Some of Pfizer's most widely used drugs were discovered by British scientists at Sandwich, including Viagra, hypertension drugs Norvasc and Cardura, and the anti-fungal Diflucan.

Morningstar analyst Damien Conover said Pfizer will cut research costs by outsourcing work to contract research organizations (CROs), as rivals like Eli Lilly have done. Leading CROs include Covance Inc, Charles River Laboratories and Parexel International Corp.

Some drug industry critics have cautioned that growing numbers of drug studies by CROs take place overseas, where U.S. regulators have a scarcer presence and where patients have different genetic profiles than in North America.

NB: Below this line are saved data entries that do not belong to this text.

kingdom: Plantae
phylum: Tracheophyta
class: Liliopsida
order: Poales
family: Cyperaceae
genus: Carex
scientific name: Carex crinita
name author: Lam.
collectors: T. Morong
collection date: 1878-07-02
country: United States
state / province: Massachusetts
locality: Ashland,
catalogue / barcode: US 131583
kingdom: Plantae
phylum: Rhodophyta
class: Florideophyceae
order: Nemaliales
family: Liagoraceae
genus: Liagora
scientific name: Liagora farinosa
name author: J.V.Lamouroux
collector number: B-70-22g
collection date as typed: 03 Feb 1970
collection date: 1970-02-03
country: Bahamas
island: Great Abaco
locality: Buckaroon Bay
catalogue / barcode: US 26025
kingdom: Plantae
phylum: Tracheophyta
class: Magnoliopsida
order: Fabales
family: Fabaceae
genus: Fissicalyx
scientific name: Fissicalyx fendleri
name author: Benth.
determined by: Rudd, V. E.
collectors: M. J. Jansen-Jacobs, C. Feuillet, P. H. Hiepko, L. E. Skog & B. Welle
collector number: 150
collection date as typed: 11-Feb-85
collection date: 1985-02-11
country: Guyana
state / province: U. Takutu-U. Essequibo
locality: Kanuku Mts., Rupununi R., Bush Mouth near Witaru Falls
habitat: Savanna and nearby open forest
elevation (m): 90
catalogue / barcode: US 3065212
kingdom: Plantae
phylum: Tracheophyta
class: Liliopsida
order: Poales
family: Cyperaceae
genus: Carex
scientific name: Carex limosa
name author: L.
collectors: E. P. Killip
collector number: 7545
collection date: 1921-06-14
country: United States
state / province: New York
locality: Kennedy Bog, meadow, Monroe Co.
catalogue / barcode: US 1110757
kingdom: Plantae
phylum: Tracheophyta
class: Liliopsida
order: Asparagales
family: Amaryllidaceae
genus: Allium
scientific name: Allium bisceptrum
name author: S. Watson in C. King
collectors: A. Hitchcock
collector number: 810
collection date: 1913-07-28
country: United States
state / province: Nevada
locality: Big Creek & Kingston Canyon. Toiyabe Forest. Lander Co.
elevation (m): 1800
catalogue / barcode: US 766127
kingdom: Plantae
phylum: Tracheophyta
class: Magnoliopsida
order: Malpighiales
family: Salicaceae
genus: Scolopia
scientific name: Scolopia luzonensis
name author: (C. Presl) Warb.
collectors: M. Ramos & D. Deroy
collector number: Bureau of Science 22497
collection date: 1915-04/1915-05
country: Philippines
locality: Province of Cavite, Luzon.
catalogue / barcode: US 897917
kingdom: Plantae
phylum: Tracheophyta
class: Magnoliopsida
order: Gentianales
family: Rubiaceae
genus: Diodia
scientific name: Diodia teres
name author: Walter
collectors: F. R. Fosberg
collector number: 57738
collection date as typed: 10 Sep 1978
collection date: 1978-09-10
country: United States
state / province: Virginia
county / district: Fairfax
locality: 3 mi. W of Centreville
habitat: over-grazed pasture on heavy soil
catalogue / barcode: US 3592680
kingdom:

For full-year 2011, Pfizer predicted earnings of $2.16 to $2.26 per share, below the consensus Wall Street view of $2.30 per share. It predicted sales this year of $66 billion to $68 billion, in line with expectations of $66.8 billion.

QUARTERLY RESULTS TOP EXPECTATIONS

Pfizer also said it had earned $2.89 billion, or 36 cents per share, in the fourth quarter, compared with $767 million, or 10 cents per share, a year earlier.

Excluding special items, Pfizer earned 47 cents per share, beating the analysts' average forecast of 46 cents. Quarterly revenue rose 6 percent to $17.56 billion, topping Wall Street expectations of $16.96 billion.

Global prescription drug sales rose 3 percent to $15.1 billion. Revenue in emerging markets, where the company has pinned hopes for earnings growth, rose 25 percent to $2.37 billion, versus flat sales in the third quarter.

Global fourth-quarter Lipitor sales tumbled 17 percent to $2.63 billion, hurt by cheaper generics in Canada and Spain.

Viagra sales slumped 9 percent to $499 million, hurt by competition from Eli Lilly's longer-acting Cialis.